### Text section

Hero Worship


As a kid, before my dreams turned to literature, my idol was Mickey Mantle. Nothing unusual there—many boys my age worshipped #7. (It remains my favorite number to this day.) I was one of the lucky ones who got to watch him play in Yankee Stadium. He  hit a homer that soared like a cruise missile over the bleachers that I’ll never forget.  My dad (a pro photographer) took a terrific photo of  the Mick at the height of his career—alas, the  print  and negative are long gone, but the image of his “coast to coast” smile lives on.

And now after all these years Jane Leavy has written a biography to give his fans an epiphany and closure: The Last Boy: Mickey Mantle and the End of America’s Childhood  (HarperCollins).

Her book focuses on 20 days in Mantle’s life that represent defining highs and lows and gets closer to the truth of the man which is missing from all the books that have come before, the hype and hatchet-jobs.

Leavy’s writing rises and glows like one of her subject’s record-breaking homeruns.

Here are two brief excerpts:

“Mickey Mantle was the Last Boy venerated by the last generation of Baby Boomer boys, whose unshakable bond with their hero is the obdurate refusal to grow up. Maintaining the illusions of adolescence is the ultimate Boomer entitlement. He inspired awe without envy—except perhaps for what he got away with. Pain inoculated him against jealousy and judgment.”

After recapping some of his extraordinary stats, she writes:

“The prodigious numbers belie the pain and suffering it took to accumulate them. Far more than his contemporaries in center field, Willie and The Duke, Mantle fit the classical definition of a tragic hero—he was so gifted, so damaged, so beautiful. The traumatic and defining knee injury he suffered catching a spike in an outfield drain during the 1951 World Series attenuated his breathtaking potential after just seven months in the major leagues. His death from alcohol-related cancer in 1995 attenuated eighteen months of belated, hard-earned sobriety. He had so little time to be his best self.”

If you ever tried to imitate Mickey’s swing or wear a  cap like he did… read this book.

######
### Record extracts

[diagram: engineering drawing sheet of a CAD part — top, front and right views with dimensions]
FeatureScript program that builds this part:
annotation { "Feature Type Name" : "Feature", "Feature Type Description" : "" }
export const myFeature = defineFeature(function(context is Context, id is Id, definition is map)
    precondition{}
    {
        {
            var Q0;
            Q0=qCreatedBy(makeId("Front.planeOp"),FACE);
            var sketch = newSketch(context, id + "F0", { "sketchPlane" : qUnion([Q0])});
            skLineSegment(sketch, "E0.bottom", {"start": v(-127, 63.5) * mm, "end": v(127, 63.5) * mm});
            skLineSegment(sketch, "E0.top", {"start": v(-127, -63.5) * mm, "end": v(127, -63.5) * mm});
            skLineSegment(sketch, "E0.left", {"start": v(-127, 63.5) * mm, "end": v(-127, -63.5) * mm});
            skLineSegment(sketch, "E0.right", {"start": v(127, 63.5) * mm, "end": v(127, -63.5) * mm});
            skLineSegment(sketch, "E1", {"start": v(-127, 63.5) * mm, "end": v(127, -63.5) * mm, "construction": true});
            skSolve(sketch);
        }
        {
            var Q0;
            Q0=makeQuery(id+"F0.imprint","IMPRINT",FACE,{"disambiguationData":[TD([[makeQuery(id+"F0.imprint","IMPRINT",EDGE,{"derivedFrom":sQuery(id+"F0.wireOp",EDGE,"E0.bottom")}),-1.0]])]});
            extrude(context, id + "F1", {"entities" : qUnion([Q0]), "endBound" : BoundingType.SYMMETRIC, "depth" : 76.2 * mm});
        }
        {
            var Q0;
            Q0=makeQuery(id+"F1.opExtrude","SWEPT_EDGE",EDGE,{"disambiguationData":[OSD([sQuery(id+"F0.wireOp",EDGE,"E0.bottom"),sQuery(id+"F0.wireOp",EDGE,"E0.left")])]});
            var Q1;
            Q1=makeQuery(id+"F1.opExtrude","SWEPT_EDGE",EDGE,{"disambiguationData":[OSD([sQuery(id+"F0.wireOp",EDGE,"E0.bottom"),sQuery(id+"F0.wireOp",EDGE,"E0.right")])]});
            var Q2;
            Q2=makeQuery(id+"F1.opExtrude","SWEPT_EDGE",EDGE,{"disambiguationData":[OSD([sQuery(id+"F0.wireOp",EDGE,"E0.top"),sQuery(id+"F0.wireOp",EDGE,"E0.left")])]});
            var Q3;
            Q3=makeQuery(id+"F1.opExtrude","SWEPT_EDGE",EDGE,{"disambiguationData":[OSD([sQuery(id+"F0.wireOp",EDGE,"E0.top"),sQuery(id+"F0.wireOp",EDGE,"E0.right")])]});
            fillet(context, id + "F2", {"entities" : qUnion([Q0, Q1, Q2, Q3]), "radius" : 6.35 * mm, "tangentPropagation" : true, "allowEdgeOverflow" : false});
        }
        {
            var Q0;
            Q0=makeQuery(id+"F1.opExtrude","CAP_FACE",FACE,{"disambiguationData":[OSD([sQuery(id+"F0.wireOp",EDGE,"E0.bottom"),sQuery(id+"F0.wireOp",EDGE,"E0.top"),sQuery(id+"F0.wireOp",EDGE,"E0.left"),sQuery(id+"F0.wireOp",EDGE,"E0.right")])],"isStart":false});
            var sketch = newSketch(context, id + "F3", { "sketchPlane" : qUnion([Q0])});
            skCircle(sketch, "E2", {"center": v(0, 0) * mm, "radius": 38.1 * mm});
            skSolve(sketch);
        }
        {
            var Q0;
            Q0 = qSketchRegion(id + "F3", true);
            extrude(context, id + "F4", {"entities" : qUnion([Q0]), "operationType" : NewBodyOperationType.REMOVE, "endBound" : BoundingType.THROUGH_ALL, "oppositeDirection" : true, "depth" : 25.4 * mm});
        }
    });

######

What this exercise asks ::
1/ For each statement about the Hero Worship post, answer yes or no and quote the words from the post that decide it: (a) The writer's father was a professional photographer. (b) The print and negative of the father's photo of Mantle still exist. (c) Leavy's book concentrates on 20 days in Mantle's life.
2/ Reproduce a passage from the Hero Worship post, beginning at the words "And now after" and ending after the words "subject’s record-breaking homeruns.".
3/ Name every person the Hero Worship post identifies by name or nickname, listing each person once.
This data was taken from a separate source.

Answers ::
1/
(a) Yes: "My dad (a pro photographer)"
(b) No: "alas, the  print  and negative are long gone"
(c) Yes: "Her book focuses on 20 days in Mantle’s life"

2/
And now after all these years Jane Leavy has written a biography to give his fans an epiphany and closure: The Last Boy: Mickey Mantle and the End of America’s Childhood  (HarperCollins).

Her book focuses on 20 days in Mantle’s life that represent defining highs and lows and gets closer to the truth of the man which is missing from all the books that have come before, the hype and hatchet-jobs.

Leavy’s writing rises and glows like one of her subject’s record-breaking homeruns.

3/ Mickey Mantle, Jane Leavy, Willie, The Duke